Incorporation of trifluoroacetate, a hydrofluorocarbon decomposition byproduct, by freshwater benthic microbial communities

• Published in: Water research (Oxford) Vol. 33; no. 6; pp. 1538 - 1544
• Main Authors: Bott, Thomas L., Standley, Laurel J.
• Format: Journal Article
• Language: English
• Published: Oxford Elsevier Ltd 01.04.1999; Elsevier Science
• Subjects: Animal, plant and microbial ecology; Applied ecology; Applied sciences; benthic microbial communities; Biological and medical sciences; CFC replacement compounds; Chlorofluorocarbons; Continental surface waters; Ecosystems; Ecotoxicology, biological effects of pollution; Environmental protection; Exact sciences and technology; Fluorocarbons; Fresh water environment; Fundamental and applied biological sciences. Psychology; Metabolism; Microorganisms; Natural water pollution; Pollution; Sediments; TFA; trifluoroacetate; trifluoroacetic acid; Water analysis; Water treatment and pollution; CFC replacement compounds; benthic microbial communities; trifluoroacetate; TFA; Freshwater environment; Pollutant; CFC fluid; Pollutant behavior; Benthos; Stream; Decomposition; Fluorocarbon; Sediments; Degradation product; Microbial community
• ISSN: 0043-1354; 1879-2448
• DOI: 10.1016/S0043-1354(98)00359-5

Concentrations of trifluoroacetate (TFA) in the environment are expected to increase because it is an atmospheric degradation product of CFC replacement compounds that will receive widespread use. TFA possesses high water solubility and its movement in the biosphere will be closely linked with the hydrologic cycle. Surface waters and sediment pore waters will receive loadings directly through precipitation and runoff and indirectly via soil-and ground-water inputs.
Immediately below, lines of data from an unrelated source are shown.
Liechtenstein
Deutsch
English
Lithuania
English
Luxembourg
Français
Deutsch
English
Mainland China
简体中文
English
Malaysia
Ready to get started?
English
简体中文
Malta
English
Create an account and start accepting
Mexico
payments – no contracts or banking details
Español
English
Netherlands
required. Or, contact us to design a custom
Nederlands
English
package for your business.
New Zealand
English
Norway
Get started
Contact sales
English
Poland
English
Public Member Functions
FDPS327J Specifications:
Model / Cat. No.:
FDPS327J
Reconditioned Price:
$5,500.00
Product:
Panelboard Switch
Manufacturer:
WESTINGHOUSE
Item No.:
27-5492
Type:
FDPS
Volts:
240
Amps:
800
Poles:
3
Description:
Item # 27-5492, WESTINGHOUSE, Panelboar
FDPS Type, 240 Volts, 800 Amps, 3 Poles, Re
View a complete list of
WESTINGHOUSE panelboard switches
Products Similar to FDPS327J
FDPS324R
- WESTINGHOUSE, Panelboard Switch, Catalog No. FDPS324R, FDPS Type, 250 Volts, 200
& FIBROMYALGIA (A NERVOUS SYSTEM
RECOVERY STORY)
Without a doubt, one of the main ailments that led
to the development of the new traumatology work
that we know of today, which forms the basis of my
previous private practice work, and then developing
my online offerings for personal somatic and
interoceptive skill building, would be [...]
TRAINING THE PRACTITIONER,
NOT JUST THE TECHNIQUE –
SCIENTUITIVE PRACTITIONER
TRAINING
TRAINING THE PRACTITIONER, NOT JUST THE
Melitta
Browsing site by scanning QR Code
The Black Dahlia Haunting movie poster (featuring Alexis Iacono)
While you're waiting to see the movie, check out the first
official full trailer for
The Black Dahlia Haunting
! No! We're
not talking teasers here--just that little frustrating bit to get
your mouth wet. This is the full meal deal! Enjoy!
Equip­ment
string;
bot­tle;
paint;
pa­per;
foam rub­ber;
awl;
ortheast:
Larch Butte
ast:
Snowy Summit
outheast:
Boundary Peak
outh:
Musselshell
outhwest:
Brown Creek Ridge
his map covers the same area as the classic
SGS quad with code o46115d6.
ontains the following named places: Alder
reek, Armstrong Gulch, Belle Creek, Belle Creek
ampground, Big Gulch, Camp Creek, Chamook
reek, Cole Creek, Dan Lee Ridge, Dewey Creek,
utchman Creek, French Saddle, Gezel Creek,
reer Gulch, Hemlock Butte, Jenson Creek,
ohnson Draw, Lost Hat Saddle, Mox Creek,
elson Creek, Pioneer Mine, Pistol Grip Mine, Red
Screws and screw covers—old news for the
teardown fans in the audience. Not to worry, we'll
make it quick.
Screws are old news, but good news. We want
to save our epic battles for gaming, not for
Studies were conducted to assess whether TFA could be metabolized under aerobic conditions by microbial communities in freshwater surface sediments. Sediment samples were collected to a depth of 2–3 mm from flowing-water mesocosms in which organisms were pre-exposed to 30 μg TFA/l over a 2.5 year period and from control mesocosms that received no TFA. The sediment-associated microbial communities were tested for ability to incorporate of 2-[ 14C]TFA (added at 43 μg/l) in time course experiments. The communities pre-exposed to TFA in the mesocosms showed a low, but statistically significant, level of radiolabel incorporation. The cell-specific rate of incorporation for communities sampled from the TFA mesocosms increased nearly 20-fold during the 2.5 year experiment, from 1.15×10 −13 to 2.22×10 −12 μg·cell −1·day −1. Communities from the control mesocosm never showed statistically significant incorporation. Communities pre-exposed to TFA for ∼1.5 years also incorporated [ 14C]TFA when exposed to concentrations as low as 2 μg/l. Our results indicate a low level of incorporation of the xenobiotic TFA by natural microbial communities and thus their potential to serve as a point for TFA to enter into the food web.